▶ Extracted information:
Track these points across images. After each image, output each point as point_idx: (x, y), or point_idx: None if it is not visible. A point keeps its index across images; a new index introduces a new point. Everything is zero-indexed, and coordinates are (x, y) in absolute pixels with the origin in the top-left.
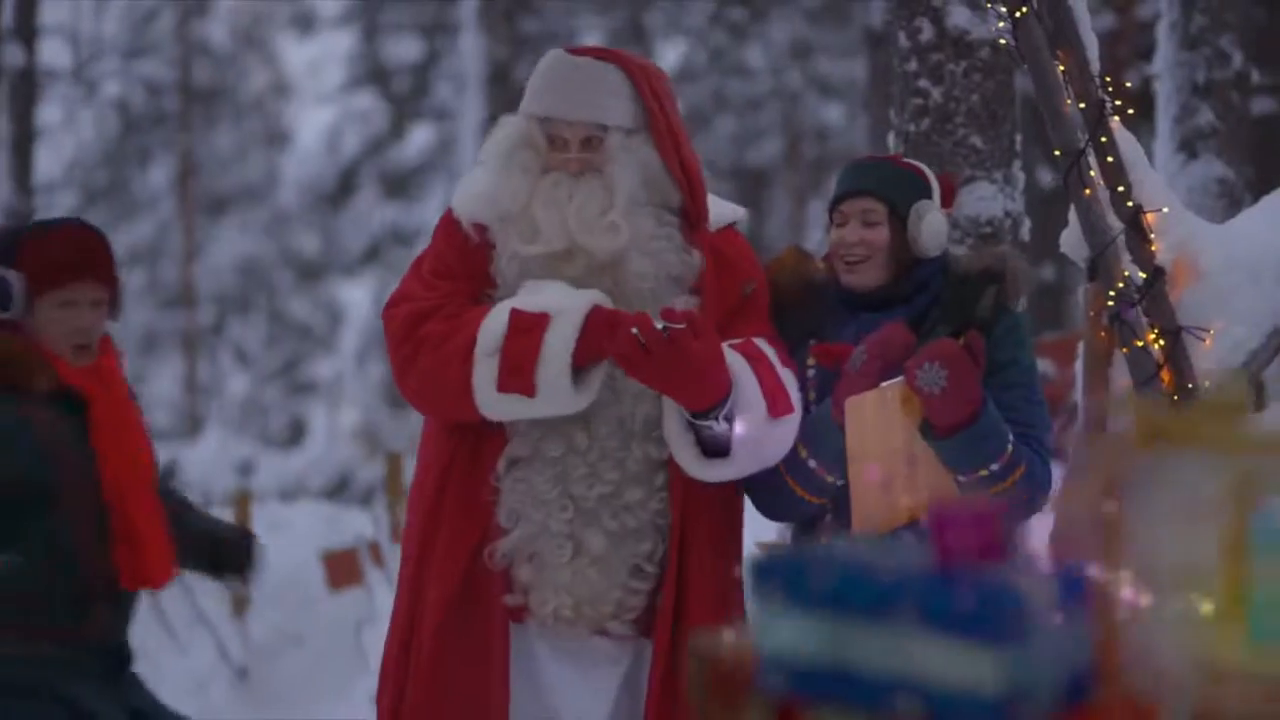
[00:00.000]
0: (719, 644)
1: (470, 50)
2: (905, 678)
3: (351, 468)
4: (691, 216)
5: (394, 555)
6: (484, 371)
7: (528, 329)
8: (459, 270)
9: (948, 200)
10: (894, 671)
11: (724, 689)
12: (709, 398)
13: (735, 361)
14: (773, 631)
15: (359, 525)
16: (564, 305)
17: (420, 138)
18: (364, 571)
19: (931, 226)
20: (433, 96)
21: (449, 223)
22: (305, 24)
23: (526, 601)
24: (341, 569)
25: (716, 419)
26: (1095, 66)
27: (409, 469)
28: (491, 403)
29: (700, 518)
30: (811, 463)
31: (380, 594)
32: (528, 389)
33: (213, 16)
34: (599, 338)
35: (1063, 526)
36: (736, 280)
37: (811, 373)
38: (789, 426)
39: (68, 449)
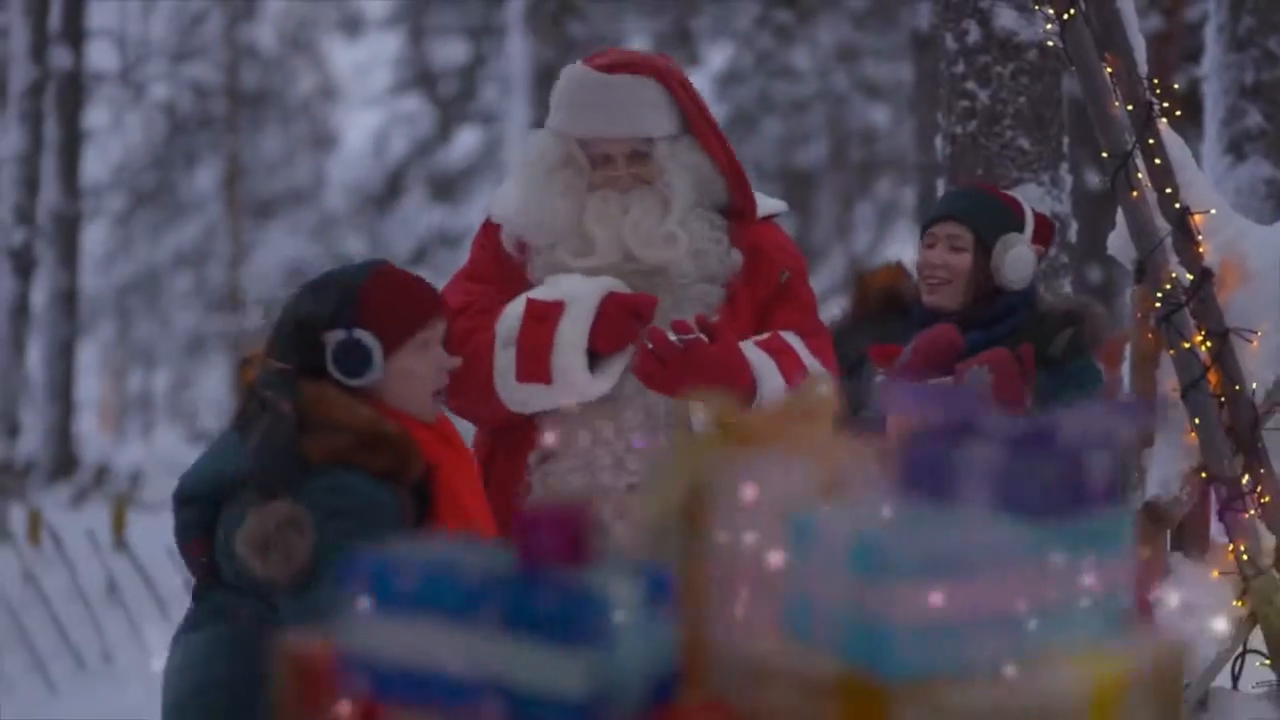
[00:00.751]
0: (306, 642)
1: (517, 53)
2: (490, 681)
3: None
4: (739, 209)
5: None
6: (503, 362)
7: (542, 317)
8: (493, 275)
9: (1043, 238)
10: (479, 675)
11: (308, 689)
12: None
13: (758, 358)
14: (357, 632)
15: None
16: (579, 293)
17: (467, 140)
18: None
19: (1016, 259)
20: (479, 99)
21: (486, 231)
22: (352, 27)
23: None
24: None
25: None
26: (1143, 68)
27: None
28: (512, 393)
29: None
30: None
31: None
32: (544, 376)
33: (260, 19)
34: (614, 324)
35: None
36: (774, 270)
37: (880, 379)
38: None
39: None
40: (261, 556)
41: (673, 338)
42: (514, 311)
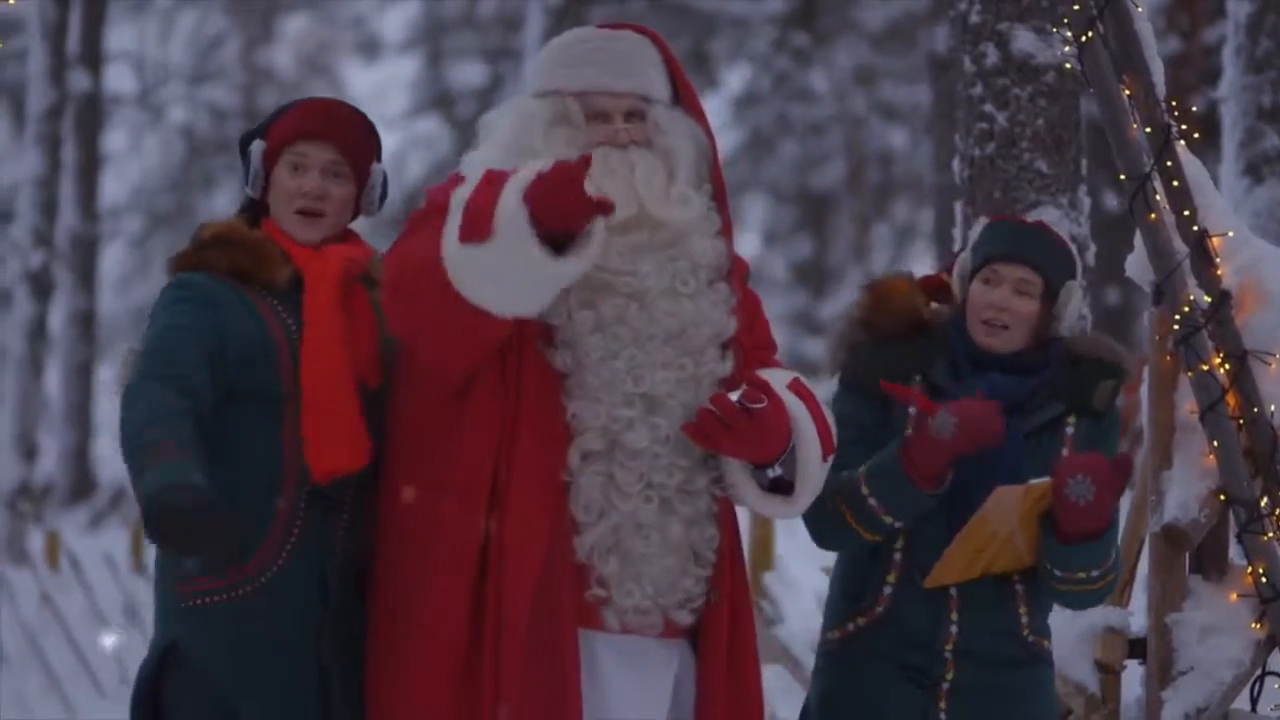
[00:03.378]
0: None
1: None
2: None
3: None
4: (719, 203)
5: None
6: (450, 228)
7: (493, 181)
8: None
9: None
10: None
11: None
12: (775, 454)
13: (796, 408)
14: None
15: None
16: (531, 164)
17: None
18: None
19: (1074, 307)
20: None
21: (454, 185)
22: (370, 50)
23: (609, 594)
24: None
25: (773, 467)
26: (1161, 91)
27: None
28: (457, 261)
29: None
30: (871, 501)
31: None
32: (485, 231)
33: (278, 43)
34: (558, 181)
35: None
36: (740, 269)
37: (912, 410)
38: (828, 463)
39: (285, 344)
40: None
41: (733, 397)
42: (468, 184)
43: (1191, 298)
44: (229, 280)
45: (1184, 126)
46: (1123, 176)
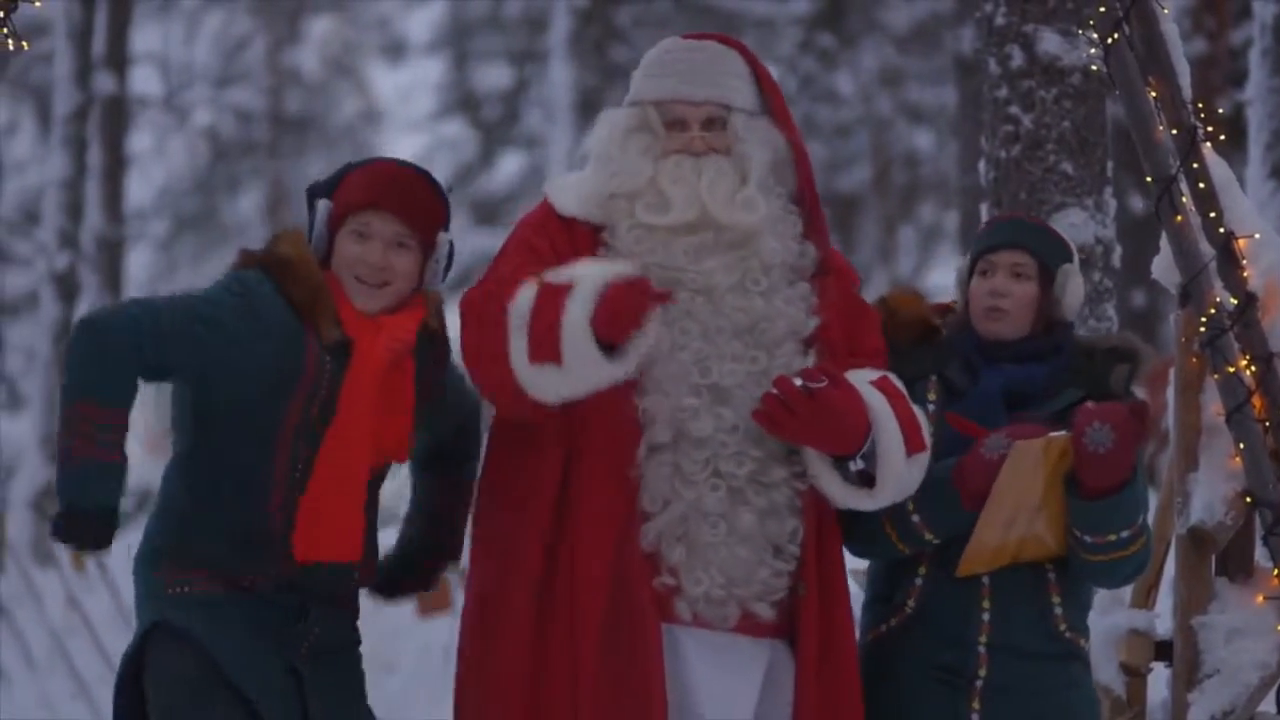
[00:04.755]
0: None
1: (560, 78)
2: None
3: None
4: (808, 207)
5: None
6: (518, 346)
7: (553, 295)
8: (544, 250)
9: None
10: None
11: None
12: (851, 445)
13: (875, 400)
14: None
15: None
16: (586, 273)
17: (510, 165)
18: (454, 599)
19: (1075, 291)
20: (522, 124)
21: (545, 213)
22: (396, 52)
23: (679, 583)
24: (431, 595)
25: (855, 460)
26: (1187, 93)
27: None
28: (529, 377)
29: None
30: (915, 517)
31: None
32: (555, 357)
33: (303, 44)
34: (620, 299)
35: None
36: (845, 279)
37: (932, 407)
38: (922, 462)
39: (318, 394)
40: None
41: (798, 383)
42: (526, 295)
43: (1218, 299)
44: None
45: (1210, 128)
46: (1149, 178)
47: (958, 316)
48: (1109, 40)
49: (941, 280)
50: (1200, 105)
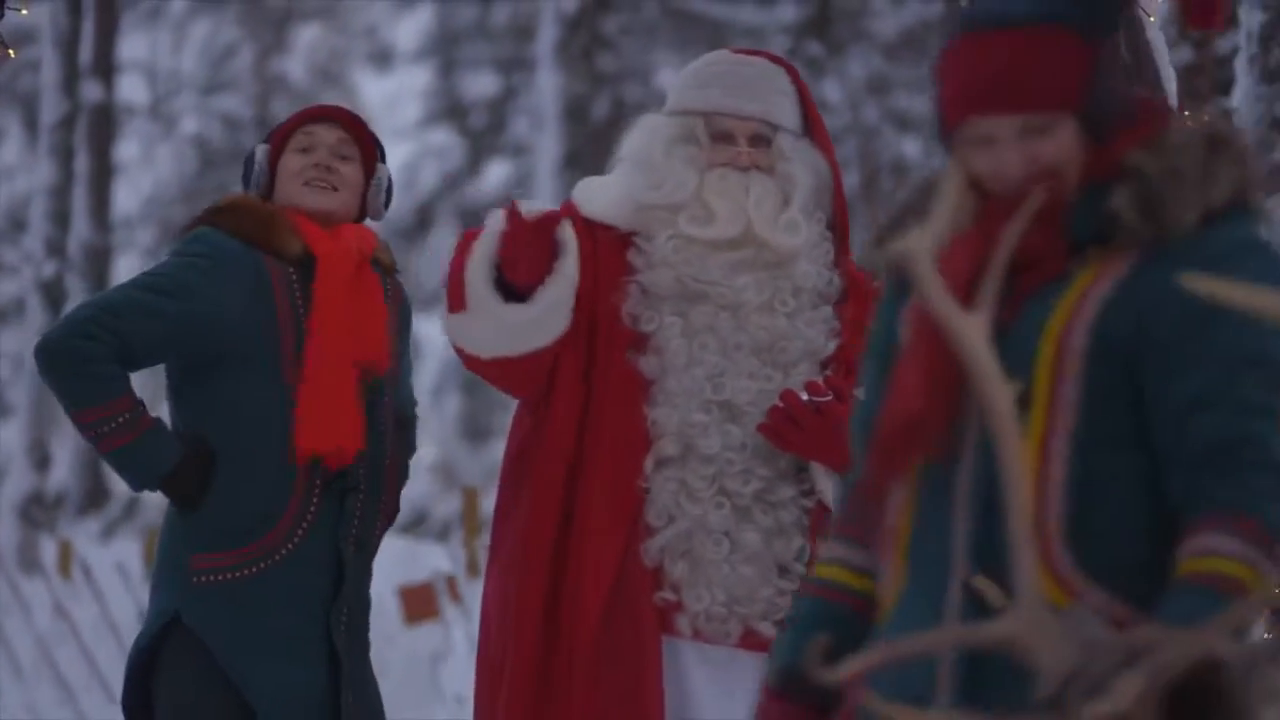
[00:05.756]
0: None
1: (547, 87)
2: None
3: (428, 503)
4: (840, 234)
5: (471, 590)
6: (443, 305)
7: (467, 241)
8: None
9: None
10: None
11: None
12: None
13: None
14: None
15: (436, 560)
16: (495, 218)
17: (497, 173)
18: (441, 606)
19: None
20: (510, 132)
21: (566, 214)
22: (383, 60)
23: (680, 599)
24: (418, 602)
25: None
26: (1173, 100)
27: (486, 504)
28: (452, 329)
29: None
30: None
31: (456, 629)
32: (462, 303)
33: (291, 52)
34: (520, 234)
35: None
36: (865, 298)
37: None
38: None
39: (289, 315)
40: None
41: (804, 397)
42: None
43: None
44: (248, 244)
45: None
46: None
47: None
48: None
49: None
50: (1186, 113)
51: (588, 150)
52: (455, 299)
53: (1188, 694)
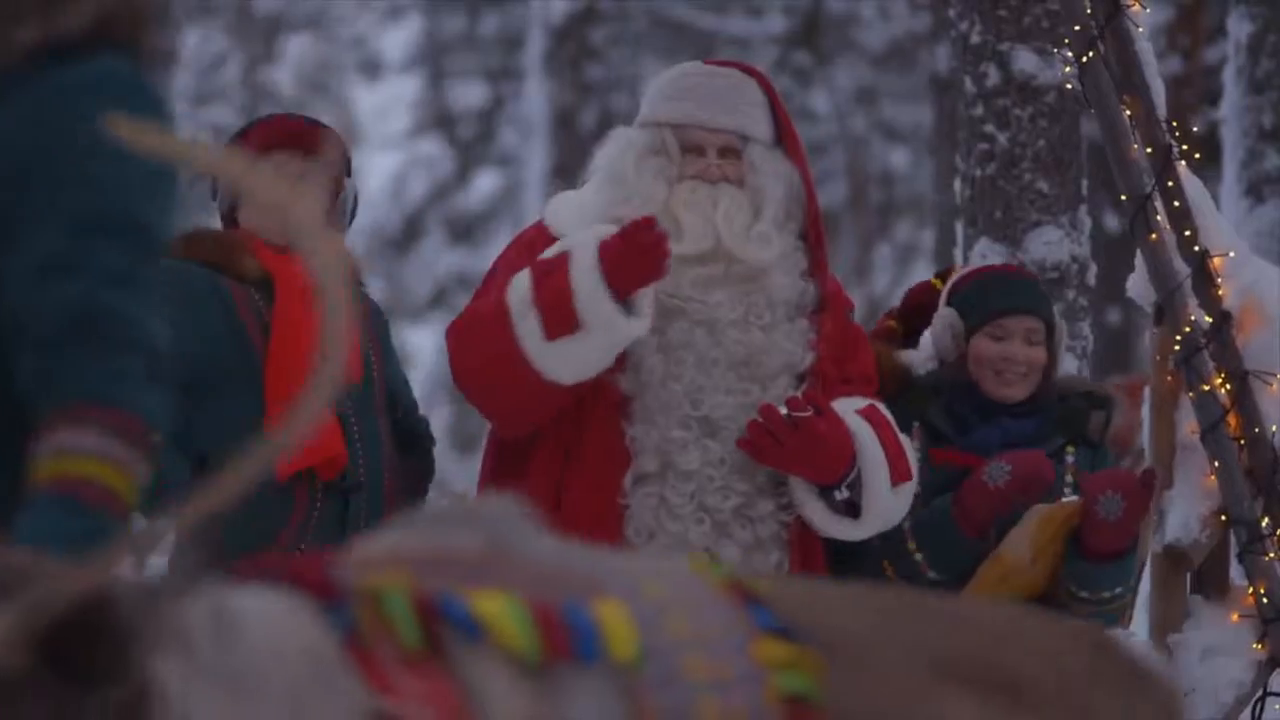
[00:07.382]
0: None
1: (535, 96)
2: None
3: None
4: (813, 243)
5: None
6: (527, 329)
7: (551, 271)
8: None
9: None
10: None
11: None
12: (835, 475)
13: (861, 429)
14: None
15: None
16: (578, 240)
17: (486, 183)
18: None
19: (1064, 346)
20: (498, 142)
21: (540, 231)
22: (371, 70)
23: None
24: None
25: (840, 489)
26: (1162, 111)
27: None
28: (547, 358)
29: (816, 532)
30: (918, 555)
31: None
32: (573, 324)
33: (279, 63)
34: (622, 255)
35: None
36: (840, 307)
37: (917, 453)
38: (907, 492)
39: (258, 331)
40: None
41: (783, 411)
42: (521, 279)
43: (1193, 318)
44: (209, 268)
45: (1185, 147)
46: (1124, 197)
47: (950, 368)
48: (1084, 59)
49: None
50: (1175, 123)
51: (576, 160)
52: (560, 320)
53: (70, 632)
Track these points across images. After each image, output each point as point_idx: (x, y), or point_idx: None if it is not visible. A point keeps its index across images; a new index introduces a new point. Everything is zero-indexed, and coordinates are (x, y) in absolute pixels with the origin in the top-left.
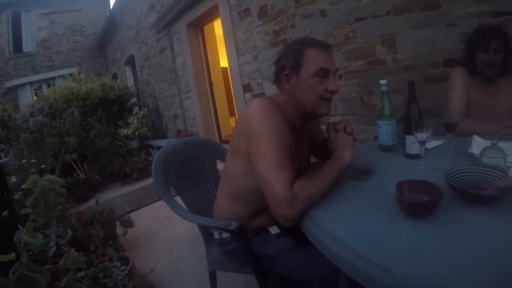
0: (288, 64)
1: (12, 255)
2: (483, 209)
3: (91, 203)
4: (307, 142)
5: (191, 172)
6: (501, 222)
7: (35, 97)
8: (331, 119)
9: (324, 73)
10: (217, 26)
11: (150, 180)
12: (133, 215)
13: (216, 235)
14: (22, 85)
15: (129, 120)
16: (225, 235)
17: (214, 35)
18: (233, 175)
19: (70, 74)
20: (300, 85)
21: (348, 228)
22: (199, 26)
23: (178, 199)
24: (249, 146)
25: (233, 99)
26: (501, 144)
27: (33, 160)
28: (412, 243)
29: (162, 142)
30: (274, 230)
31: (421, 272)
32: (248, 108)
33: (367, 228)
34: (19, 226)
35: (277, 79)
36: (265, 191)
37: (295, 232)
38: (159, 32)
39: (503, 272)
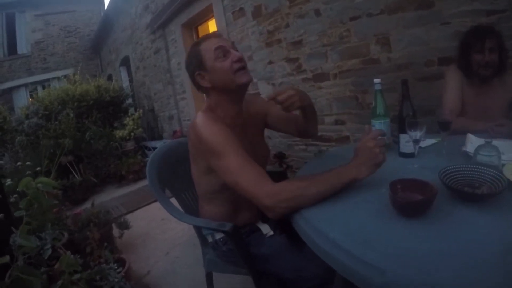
0: (194, 66)
1: (7, 258)
2: (477, 208)
3: (87, 205)
4: (256, 122)
5: (186, 173)
6: (495, 221)
7: (30, 99)
8: (326, 119)
9: (222, 51)
10: (212, 27)
11: (146, 182)
12: (129, 217)
13: (210, 238)
14: (17, 87)
15: (125, 122)
16: (218, 236)
17: None
18: (195, 179)
19: (65, 76)
20: (213, 74)
21: (341, 227)
22: (193, 27)
23: (173, 200)
24: (209, 160)
25: None
26: (495, 142)
27: (28, 163)
28: (405, 242)
29: (157, 143)
30: (265, 229)
31: (413, 272)
32: (194, 127)
33: (360, 227)
34: (13, 229)
35: (196, 85)
36: (242, 194)
37: (288, 231)
38: (154, 33)
39: (497, 271)
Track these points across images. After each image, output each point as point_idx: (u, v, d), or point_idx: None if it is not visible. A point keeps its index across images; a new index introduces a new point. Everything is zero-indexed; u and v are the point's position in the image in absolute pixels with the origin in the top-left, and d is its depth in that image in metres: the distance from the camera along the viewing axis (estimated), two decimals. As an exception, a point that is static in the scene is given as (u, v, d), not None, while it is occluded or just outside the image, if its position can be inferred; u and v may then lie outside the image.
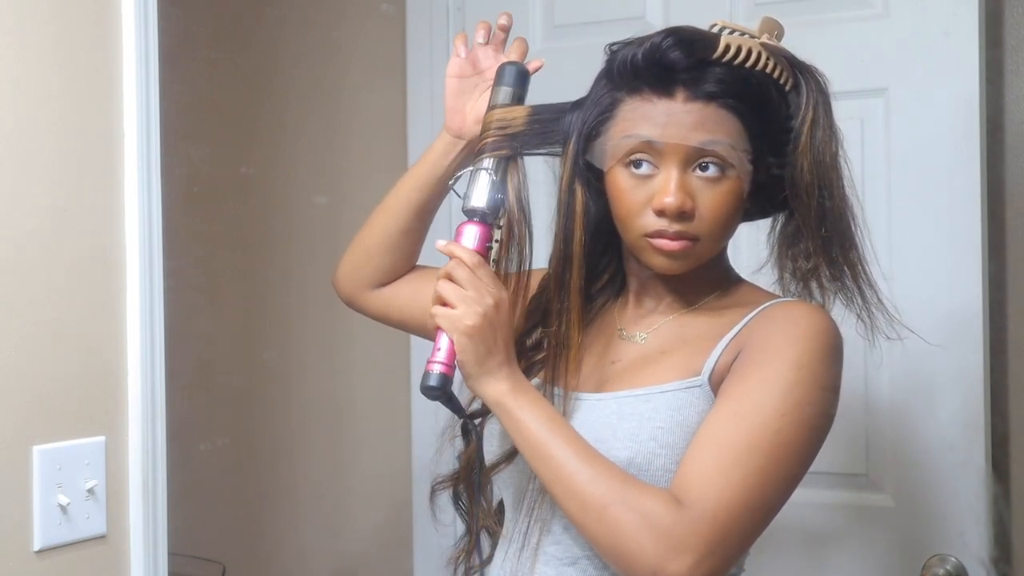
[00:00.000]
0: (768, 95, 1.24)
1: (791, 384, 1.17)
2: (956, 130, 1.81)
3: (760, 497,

▶ Work request: Repeat exactly and only the lines from the start of the data above through the line that holds "3: (351, 468)", inclusive. Pictures do not belong in the copy.

▶ Task answer:
Track these points across images. After each image, output each point as point_idx: (x, y), or point_idx: None if it is not visible. A point keeps its index across images; a new index introduces a new point. Everything is zero-indexed, and coordinates are (x, y) in absolute pixels with the origin in the top-left.
[00:00.000]
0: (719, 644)
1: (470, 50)
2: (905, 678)
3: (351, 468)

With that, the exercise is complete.